Your goal: Exactly as they stand, set down all of the records again.

─── Task inputs ───

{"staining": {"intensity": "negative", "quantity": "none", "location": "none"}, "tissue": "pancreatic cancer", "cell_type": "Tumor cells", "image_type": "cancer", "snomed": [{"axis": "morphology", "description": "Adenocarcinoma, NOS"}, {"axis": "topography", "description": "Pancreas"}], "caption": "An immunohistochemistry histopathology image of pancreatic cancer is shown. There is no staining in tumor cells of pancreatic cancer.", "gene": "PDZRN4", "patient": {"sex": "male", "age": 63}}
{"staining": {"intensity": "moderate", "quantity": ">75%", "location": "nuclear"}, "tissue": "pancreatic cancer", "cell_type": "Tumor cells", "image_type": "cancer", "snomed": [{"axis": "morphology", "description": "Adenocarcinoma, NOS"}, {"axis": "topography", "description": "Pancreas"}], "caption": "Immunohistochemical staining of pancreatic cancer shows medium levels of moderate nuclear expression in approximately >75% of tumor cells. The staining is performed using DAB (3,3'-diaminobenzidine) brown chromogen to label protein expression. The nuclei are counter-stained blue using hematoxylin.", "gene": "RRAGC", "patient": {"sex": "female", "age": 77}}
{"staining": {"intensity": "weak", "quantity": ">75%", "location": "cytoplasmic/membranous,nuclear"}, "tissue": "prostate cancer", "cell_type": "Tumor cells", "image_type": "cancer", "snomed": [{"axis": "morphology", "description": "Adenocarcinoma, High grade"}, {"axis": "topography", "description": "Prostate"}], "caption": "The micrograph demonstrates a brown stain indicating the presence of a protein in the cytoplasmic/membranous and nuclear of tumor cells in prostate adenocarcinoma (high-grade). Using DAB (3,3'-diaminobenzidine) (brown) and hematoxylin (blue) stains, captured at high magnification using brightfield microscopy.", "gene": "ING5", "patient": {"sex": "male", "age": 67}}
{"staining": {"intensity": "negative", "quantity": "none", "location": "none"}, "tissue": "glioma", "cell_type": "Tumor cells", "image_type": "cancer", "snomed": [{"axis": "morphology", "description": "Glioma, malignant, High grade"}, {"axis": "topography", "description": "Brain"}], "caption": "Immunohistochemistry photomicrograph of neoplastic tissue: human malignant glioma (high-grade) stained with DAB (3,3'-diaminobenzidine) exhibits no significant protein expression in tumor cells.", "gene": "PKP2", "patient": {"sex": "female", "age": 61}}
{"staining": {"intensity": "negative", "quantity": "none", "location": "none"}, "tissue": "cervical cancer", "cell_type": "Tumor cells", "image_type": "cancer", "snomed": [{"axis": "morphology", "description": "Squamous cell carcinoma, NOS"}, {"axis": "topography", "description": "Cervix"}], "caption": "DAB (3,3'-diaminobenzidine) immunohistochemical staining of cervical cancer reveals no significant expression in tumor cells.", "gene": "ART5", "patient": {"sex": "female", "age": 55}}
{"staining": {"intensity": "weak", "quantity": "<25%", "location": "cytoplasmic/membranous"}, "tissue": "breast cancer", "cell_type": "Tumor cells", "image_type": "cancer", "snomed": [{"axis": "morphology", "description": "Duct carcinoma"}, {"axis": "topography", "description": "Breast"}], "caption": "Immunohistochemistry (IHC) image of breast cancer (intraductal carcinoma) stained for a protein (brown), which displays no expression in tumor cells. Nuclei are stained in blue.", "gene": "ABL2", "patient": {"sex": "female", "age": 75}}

───

Result of this exercise:
{"staining": {"intensity": "negative", "quantity": "none", "location": "none"}, "tissue": "pancreatic cancer", "cell_type": "Tumor cells", "image_type": "cancer", "snomed": [{"axis": "morphology", "description": "Adenocarcinoma, NOS"}, {"axis": "topography", "description": "Pancreas"}], "caption": "An immunohistochemistry histopathology image of pancreatic cancer is shown. There is no staining in tumor cells of pancreatic cancer.", "gene": "PDZRN4", "patient": {"sex": "male", "age": 63}}
{"staining": {"intensity": "moderate", "quantity": ">75%", "location": "nuclear"}, "tissue": "pancreatic cancer", "cell_type": "Tumor cells", "image_type": "cancer", "snomed": [{"axis": "morphology", "description": "Adenocarcinoma, NOS"}, {"axis": "topography", "description": "Pancreas"}], "caption": "Immunohistochemical staining of pancreatic cancer shows medium levels of moderate nuclear expression in approximately >75% of tumor cells. The staining is performed using DAB (3,3'-diaminobenzidine) brown chromogen to label protein expression. The nuclei are counter-stained blue using hematoxylin.", "gene": "RRAGC", "patient": {"sex": "female", "age": 77}}
{"staining": {"intensity": "weak", "quantity": ">75%", "location": "cytoplasmic/membranous,nuclear"}, "tissue": "prostate cancer", "cell_type": "Tumor cells", "image_type": "cancer", "snomed": [{"axis": "morphology", "description": "Adenocarcinoma, High grade"}, {"axis": "topography", "description": "Prostate"}], "caption": "The micrograph demonstrates a brown stain indicating the presence of a protein in the cytoplasmic/membranous and nuclear of tumor cells in prostate adenocarcinoma (high-grade). Using DAB (3,3'-diaminobenzidine) (brown) and hematoxylin (blue) stains, captured at high magnification using brightfield microscopy.", "gene": "ING5", "patient": {"sex": "male", "age": 67}}
{"staining": {"intensity": "negative", "quantity": "none", "location": "none"}, "tissue": "glioma", "cell_type": "Tumor cells", "image_type": "cancer", "snomed": [{"axis": "morphology", "description": "Glioma, malignant, High grade"}, {"axis": "topography", "description": "Brain"}], "caption": "Immunohistochemistry photomicrograph of neoplastic tissue: human malignant glioma (high-grade) stained with DAB (3,3'-diaminobenzidine) exhibits no significant protein expression in tumor cells.", "gene": "PKP2", "patient": {"sex": "female", "age": 61}}
{"staining": {"intensity": "negative", "quantity": "none", "location": "none"}, "tissue": "cervical cancer", "cell_type": "Tumor cells", "image_type": "cancer", "snomed": [{"axis": "morphology", "description": "Squamous cell carcinoma, NOS"}, {"axis": "topography", "description": "Cervix"}], "caption": "DAB (3,3'-diaminobenzidine) immunohistochemical staining of cervical cancer reveals no significant expression in tumor cells.", "gene": "ART5", "patient": {"sex": "female", "age": 55}}
{"staining": {"intensity": "weak", "quantity": "<25%", "location": "cytoplasmic/membranous"}, "tissue": "breast cancer", "cell_type": "Tumor cells", "image_type": "cancer", "snomed": [{"axis": "morphology", "description": "Duct carcinoma"}, {"axis": "topography", "description": "Breast"}], "caption": "Immunohistochemistry (IHC) image of breast cancer (intraductal carcinoma) stained for a protein (brown), which displays no expression in tumor cells. Nuclei are stained in blue.", "gene": "ABL2", "patient": {"sex": "female", "age": 75}}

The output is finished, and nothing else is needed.